Why build your own corpus

  • No runtime dependency on the HF mirror. The mirror is convenient for a quick run but slow and rate-limited. A local corpus is fast and offline.
  • Reproducibility. A committed corpus directory pins exactly what a run saw.
  • Control. Pull only the subreddits and months you care about, once.

Prerequisites

pip install "metalworks[arctic]"
That pulls in duckdb, which the script uses to read the mirror’s Parquet shards over httpfs. (The script will run with a bare pip install duckdb too, but you’ll want the full extra to point metalworks at the result.)

Pull a corpus

python scripts/load_arctic_corpus.py --subreddit Supplements --months 3 --out ./corpus
FlagMeaning
--subreddit, -s NAMESubreddit to pull. Repeatable: -s Supplements -s Nootropics.
--months, -m INTHow many months back to pull, ending at the latest available month (default 1).
--out, -o PATHOutput corpus root (default ./corpus).
--commentsAlso fetch live comment trees for pulled submissions (Arctic Shift API).
--limit INTMax submissions per subreddit-month (default: no limit).
--hf-token TOKENHugging Face token for authenticated mirror reads (optional).
Run python scripts/load_arctic_corpus.py --help for the full list.

What it produces

The script writes a directory laid out exactly how ArcticReader globs for shards:
corpus/
  submissions/
    2026/
      04/Supplements.parquet
      05/Supplements.parquet
      06/Supplements.parquet
  comments/                       # only with --comments
    2026/
      06/Supplements.jsonl
Submissions are real Parquet (one file per subreddit-month).

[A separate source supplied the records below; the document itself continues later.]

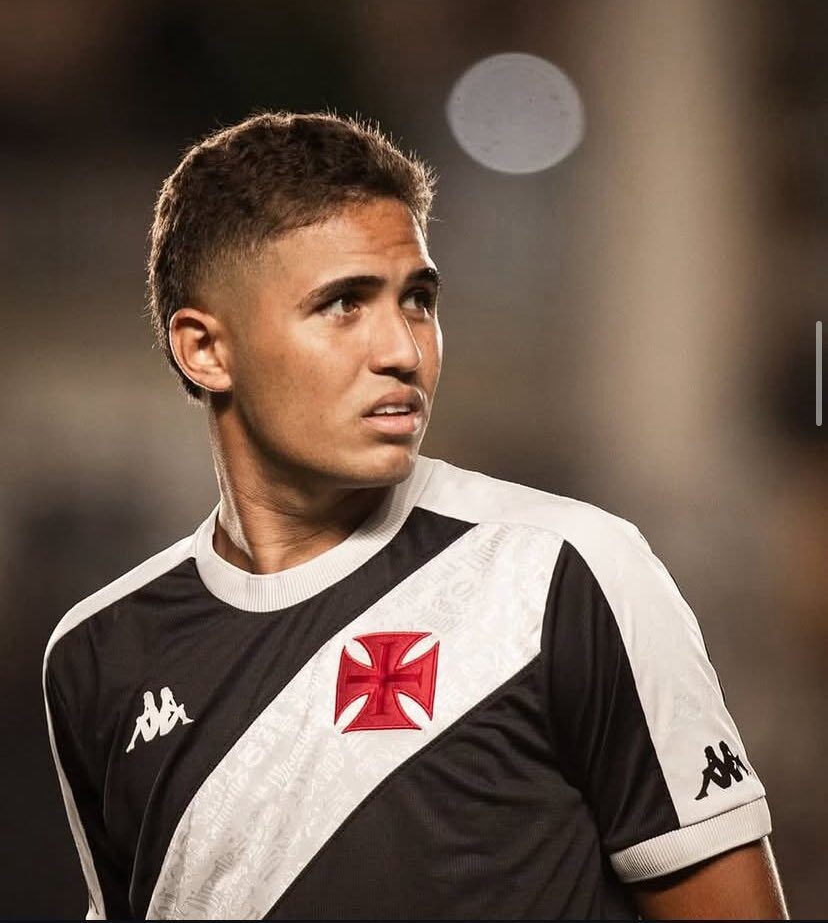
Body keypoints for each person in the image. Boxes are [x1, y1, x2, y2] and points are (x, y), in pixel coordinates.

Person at [43, 111, 788, 920]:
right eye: (343, 304)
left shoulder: (566, 574)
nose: (403, 350)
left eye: (418, 300)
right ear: (206, 350)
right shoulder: (96, 654)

Empty months are skipped — no stray files. Comments, when fetched, land as JSONL next to the submissions for the same month.

Point metalworks at it

ArcticReader(data_root=...) reads the local layout with no hf:// access:
from metalworks import Metalworks
from metalworks.research.arctic import ArcticReader

mw = Metalworks(reader=ArcticReader(data_root="./corpus"))
mw.research(
    "a focus supplement without the jitters",
    subreddits=["Supplements"],
)
That’s it — the rest of the pipeline (triage, synthesis, web, triangulation) is unchanged. If you didn’t pull comments, pass comments=None and the report comes back partial with submission-level signal only (see Comments are optional).

Going further

The loader is deliberately small and source-specific. To run research over a non-Arctic source — your own database, an internal API, a cache — implement the CorpusReader and CommentSource protocols directly; that path is documented in Use your own corpus.